Les 40 responsables du parc national de Ranomafana ont des difficultés pour couvrir les 41 601 hectares du parc. Certaines zones du site, ont subi des dégradations, à cause de l’existence de pionniers.

La lutte contre les boucherons illicites devient un problème majeur à Ranomafana, district Ifanadina, région Vatovavy Fitovinany. La forêt du parc national, qui procure des ressources de près de 400 millions d’Ariary par an, est victime d’un processus de déforestation. En effet, des carrières pour l’extraction d’or existaient sur les lieux, pendant les périodes coloniales. Des trafiquants ont alors déraciné des arbres pour extraire ces ressources minières. Selon Josiane Rakotonirina, responsable de la Conservationet Recherche, au sein de l’administration du parc, les animaux endémiques sont aussi touchés.« Certains arbres déracinés n’existent qu’à Madagascar. En outre, les lémuriens et les oiseaux sont aussi perturbés par ce déboisement. Le plus grave est que les impacts des extractions illicites sont irréversibles car les trafiquants déposent les sables et les caillasses, provenant des trous qu’ils creusent, sur les surfaces fertiles. Le paysage se dégrade et la rivière de Namorona est pollué », a-t-elle informé.

Organisés. D’après Marie Léon Razanakoto, maire de la Commune rurale de Ranomafana, les forbans sont protégés par des hommes armés. « Des familles campent dans la forêt, pendant à peu près une semaine, dans le but d’extraire de l’or. Ce sont des centaines et même plus d’un millier de personnes. Elles sont protégées par une cinquantaine d’hommes armés. Par ailleurs, selon des bruits qui courent, le gramme d’or serait vendu à 100 000 Ariary, grâce à sa bonne qualité », a-t-il noté. Néanmoins, une opération spéciale a été effectuée en novembre dernier. Des éléments des forces de l’ordre ont été mobilisés par les administrateurs du parc. Mais ce genre d’opération coûte 4 millions d’Ariary. Par ailleurs, la plupart des interceptés sont des femmes et des enfants qui ont du mal à s’enfuir.

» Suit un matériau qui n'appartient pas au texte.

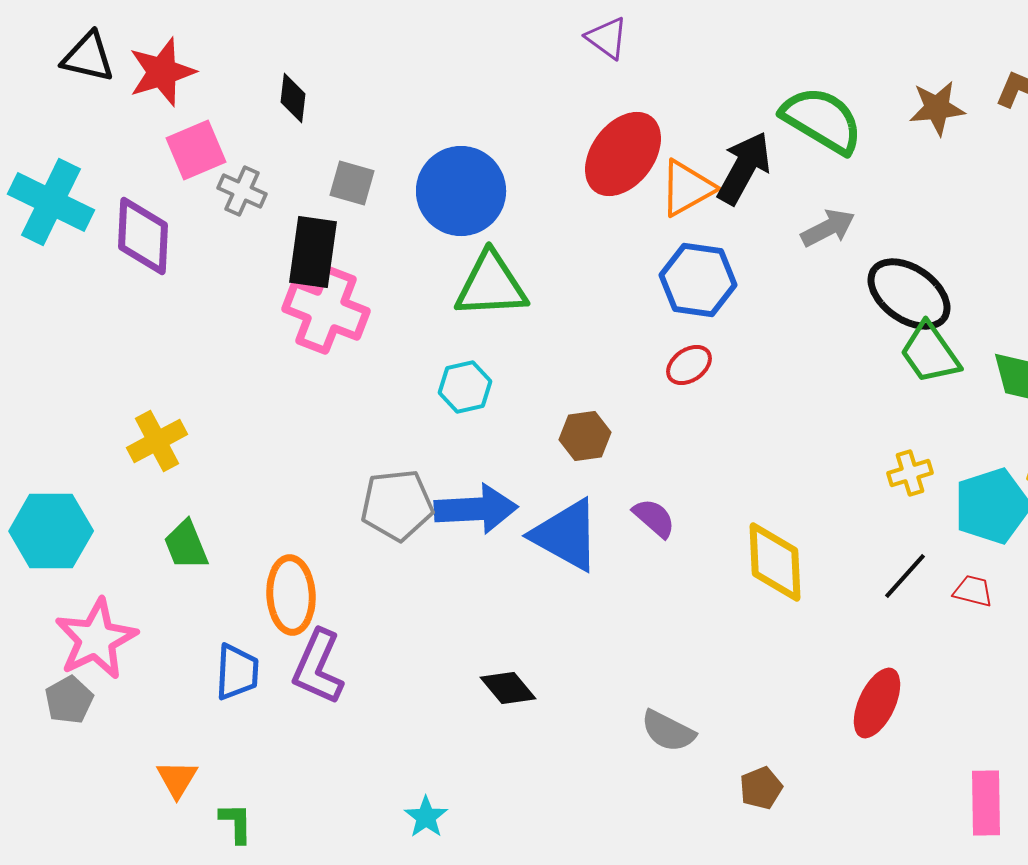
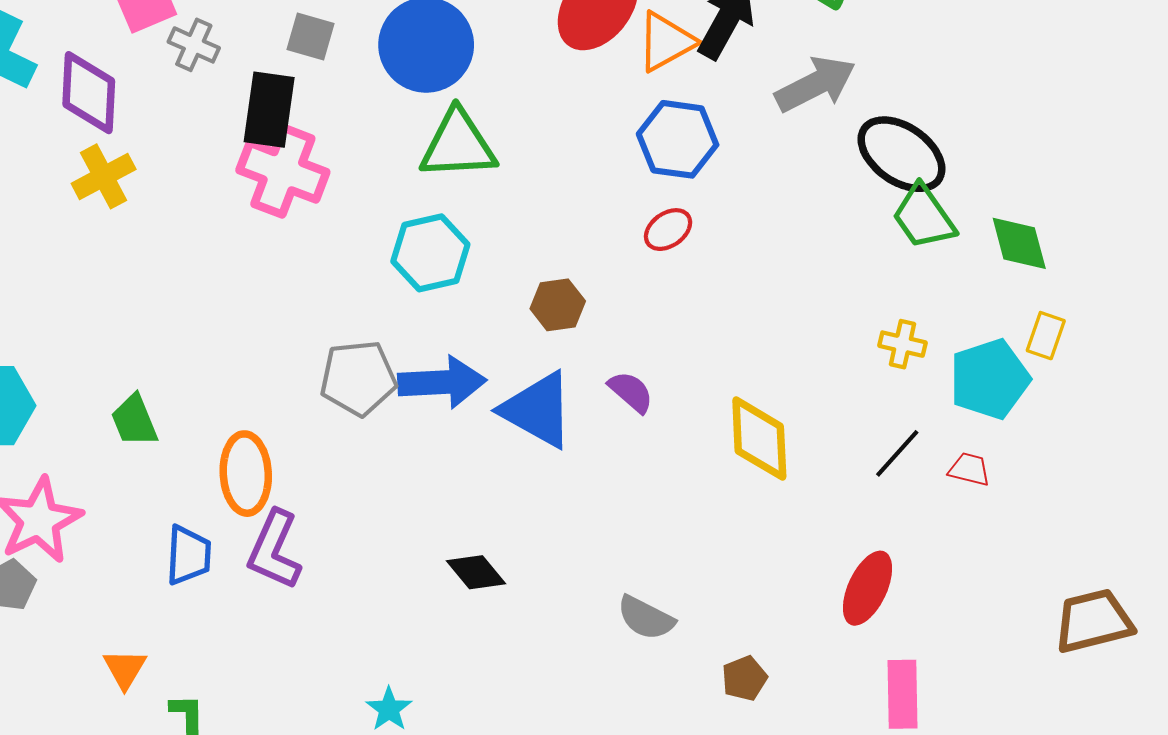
gray arrow: (828, 228) -> (816, 84), size x1.4
cyan hexagon: (465, 387) -> (430, 253), size x1.4
yellow cross: (157, 441) -> (104, 176), moved
yellow cross: (910, 473) -> (903, 344), turned 30
pink rectangle: (986, 803) -> (903, 694), moved

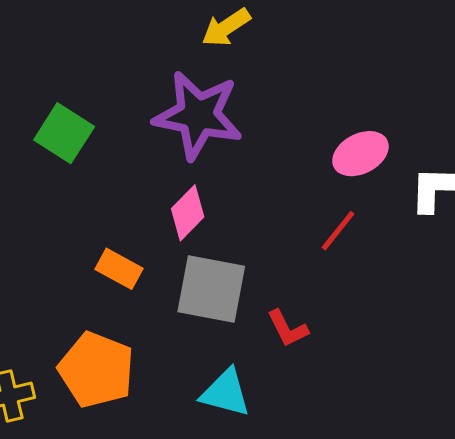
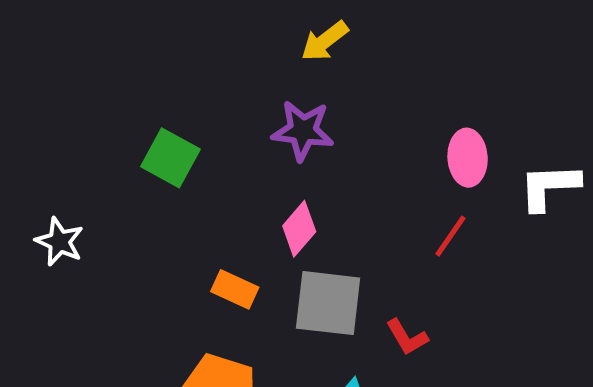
purple star: (198, 115) -> (303, 131), size x0.7
pink ellipse: (360, 154) -> (468, 158), turned -62

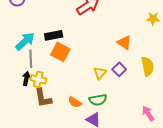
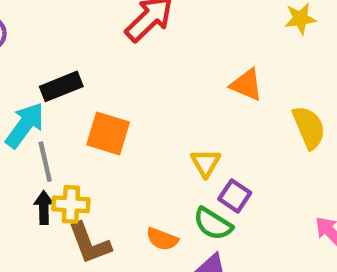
black rectangle: (54, 35) -> (61, 86), moved
purple square: (119, 69) -> (235, 196), moved
green semicircle: (98, 100) -> (213, 224), turned 54

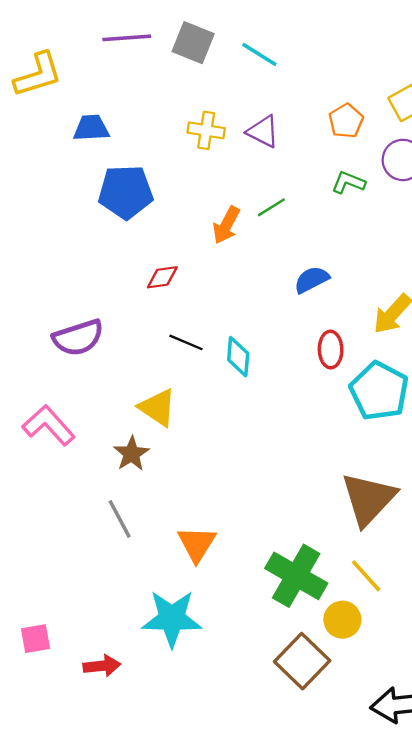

Sévère. D’après le Code des aires protégées (COAP), l’exploitation illicite dans ce parc, classé patrimoine mondial, est passible d’une peine de travaux forcés de 5 ans ou plus. Les autorités locales sollicitent, d’ailleurs que les sanctions prévues soient sévèrement appliquées, pour donner l’exemple.

Pittoresque. L’année dernière, ce parc a accueilli 24 857 visiteurs, dont moins d’un cinquième, seulement, sont malagasy. Plusieurs entités oeuvrent pour la promotion du site. Il faut noter que si la superficie des zones dégradées par l’extraction d’or a atteint 50 hectares, c’est à cause de l’insuffisance de l’effectif des agents du parc. Selon ces derniers, ce nombre est limité, faute de budget. En effet, l’accroissement du nombre de visiteurs pourrait arranger la situation. La semaine dernière, une campagne de promotion organisée par l’ambassade des Etats-Unis en partenariat avec le Centre de presse malagasy a été réalisée avec quelques journalistes et Miando Ratsimiahotrarivo, miss Madagascar 2011 de la RTA. L’objectif principal de cette campagne est d’accroître le nombre de visiteurs malagasy. « Les étrangers font plus de 10 000 km pour visiter ce parc. Pourquoi pas nous, malgaches, qui sommes tout près ? Ranomafana est très intéressant pour passer des vacances, car des attractions de découverte et d’évasion y sont présentes », a affirmé Miando, la miss.